Materials provided:
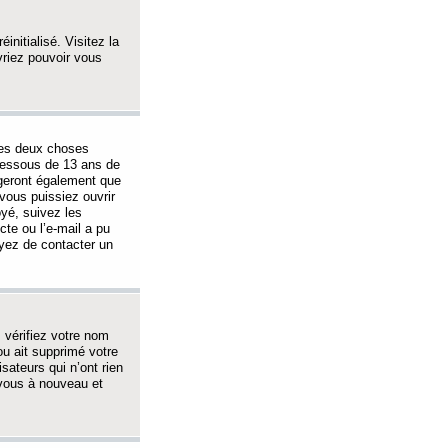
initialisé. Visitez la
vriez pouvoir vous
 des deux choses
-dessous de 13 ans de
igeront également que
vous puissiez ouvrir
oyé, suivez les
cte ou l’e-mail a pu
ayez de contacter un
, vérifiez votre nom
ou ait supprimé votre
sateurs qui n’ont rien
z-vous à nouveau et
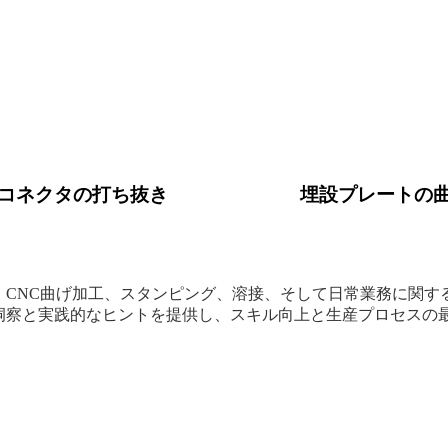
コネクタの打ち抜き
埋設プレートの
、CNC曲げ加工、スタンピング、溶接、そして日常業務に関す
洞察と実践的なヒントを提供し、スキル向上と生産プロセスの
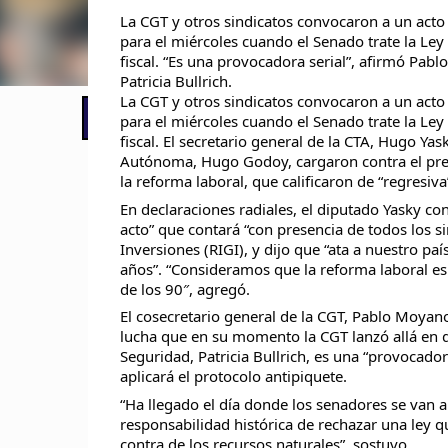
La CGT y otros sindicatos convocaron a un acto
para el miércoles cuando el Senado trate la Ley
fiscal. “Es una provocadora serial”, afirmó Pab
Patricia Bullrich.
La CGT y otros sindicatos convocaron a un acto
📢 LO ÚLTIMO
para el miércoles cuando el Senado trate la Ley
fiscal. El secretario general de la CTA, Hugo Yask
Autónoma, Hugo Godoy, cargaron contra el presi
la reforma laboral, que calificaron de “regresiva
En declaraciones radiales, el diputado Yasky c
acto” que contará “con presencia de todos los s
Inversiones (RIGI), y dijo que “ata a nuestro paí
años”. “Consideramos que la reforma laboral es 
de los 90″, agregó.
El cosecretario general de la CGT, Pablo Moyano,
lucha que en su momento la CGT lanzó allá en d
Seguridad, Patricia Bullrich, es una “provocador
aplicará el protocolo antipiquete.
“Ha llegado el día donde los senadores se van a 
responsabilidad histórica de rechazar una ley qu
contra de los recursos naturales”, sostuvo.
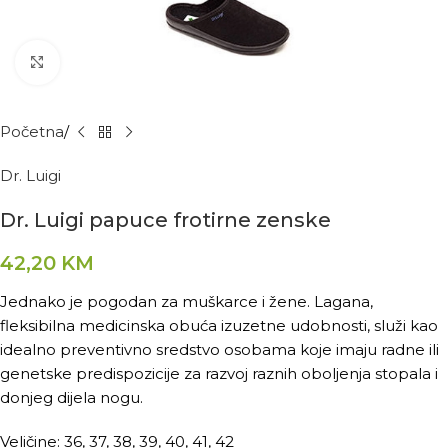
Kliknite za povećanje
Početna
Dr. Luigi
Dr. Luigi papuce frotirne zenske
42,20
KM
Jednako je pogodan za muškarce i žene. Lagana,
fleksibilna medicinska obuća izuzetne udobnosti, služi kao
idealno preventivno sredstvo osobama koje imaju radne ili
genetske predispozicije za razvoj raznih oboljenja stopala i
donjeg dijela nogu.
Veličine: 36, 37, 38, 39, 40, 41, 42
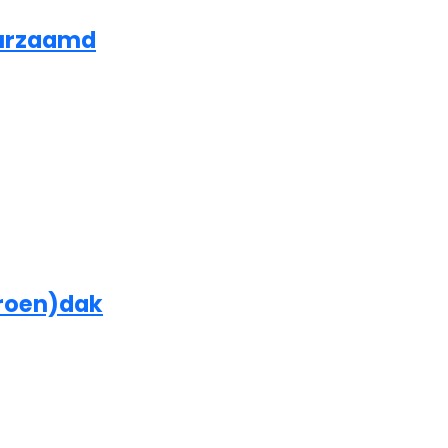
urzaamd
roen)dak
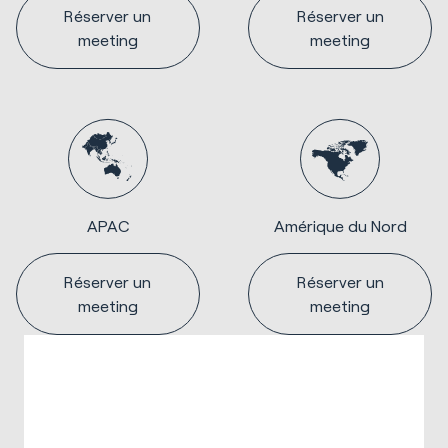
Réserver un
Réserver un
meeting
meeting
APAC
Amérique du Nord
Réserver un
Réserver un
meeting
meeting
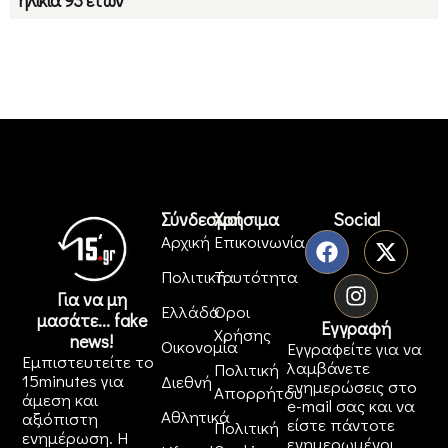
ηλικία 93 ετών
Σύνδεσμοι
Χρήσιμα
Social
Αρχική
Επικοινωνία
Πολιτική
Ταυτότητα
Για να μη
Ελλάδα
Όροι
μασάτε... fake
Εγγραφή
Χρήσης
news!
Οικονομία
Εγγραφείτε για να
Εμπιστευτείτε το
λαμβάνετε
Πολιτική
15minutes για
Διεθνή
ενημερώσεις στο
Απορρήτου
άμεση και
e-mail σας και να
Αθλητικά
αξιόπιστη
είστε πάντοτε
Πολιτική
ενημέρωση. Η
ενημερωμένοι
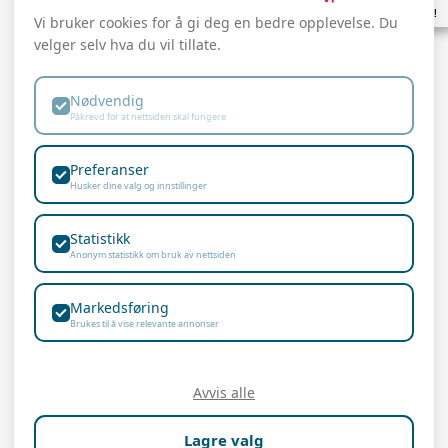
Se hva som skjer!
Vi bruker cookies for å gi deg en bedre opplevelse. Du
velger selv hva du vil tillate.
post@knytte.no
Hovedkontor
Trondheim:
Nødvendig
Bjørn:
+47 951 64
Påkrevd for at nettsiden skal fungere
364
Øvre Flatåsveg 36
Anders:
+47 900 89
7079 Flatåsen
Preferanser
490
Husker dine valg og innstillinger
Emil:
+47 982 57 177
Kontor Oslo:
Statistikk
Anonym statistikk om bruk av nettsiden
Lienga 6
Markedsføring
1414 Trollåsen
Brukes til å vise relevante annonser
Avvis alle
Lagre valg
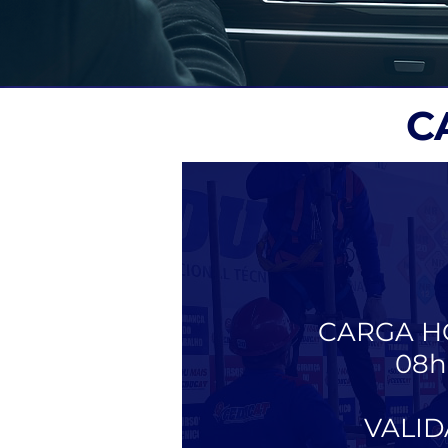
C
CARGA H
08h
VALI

What is expected: In the copy, include each line from the start of the material through the line with "idealno preventivno sredstvo", word for word, but none of the pictures.

Response to this task:
initialisé. Visitez la
vriez pouvoir vous
 des deux choses
-dessous de 13 ans de
igeront également que
vous puissiez ouvrir
oyé, suivez les
cte ou l’e-mail a pu
ayez de contacter un
, vérifiez votre nom
ou ait supprimé votre
sateurs qui n’ont rien
z-vous à nouveau et
コネクタの打ち抜き
埋設プレートの
、CNC曲げ加工、スタンピング、溶接、そして日常業務に関す
洞察と実践的なヒントを提供し、スキル向上と生産プロセスの
La CGT y otros sindicatos convocaron a un acto
para el miércoles cuando el Senado trate la Ley
fiscal. “Es una provocadora serial”, afirmó Pab
Patricia Bullrich.
La CGT y otros sindicatos convocaron a un acto
📢 LO ÚLTIMO
para el miércoles cuando el Senado trate la Ley
fiscal. El secretario general de la CTA, Hugo Yask
Autónoma, Hugo Godoy, cargaron contra el presi
la reforma laboral, que calificaron de “regresiva
En declaraciones radiales, el diputado Yasky c
acto” que contará “con presencia de todos los s
Inversiones (RIGI), y dijo que “ata a nuestro paí
años”. “Consideramos que la reforma laboral es 
de los 90″, agregó.
El cosecretario general de la CGT, Pablo Moyano,
lucha que en su momento la CGT lanzó allá en d
Seguridad, Patricia Bullrich, es una “provocador
aplicará el protocolo antipiquete.
“Ha llegado el día donde los senadores se van a 
responsabilidad histórica de rechazar una ley qu
contra de los recursos naturales”, sostuvo.
Kliknite za povećanje
Početna
Dr. Luigi
Dr. Luigi papuce frotirne zenske
42,20
KM
Jednako je pogodan za muškarce i žene. Lagana,
fleksibilna medicinska obuća izuzetne udobnosti, služi kao
idealno preventivno sredstvo osobama koje imaju radne ili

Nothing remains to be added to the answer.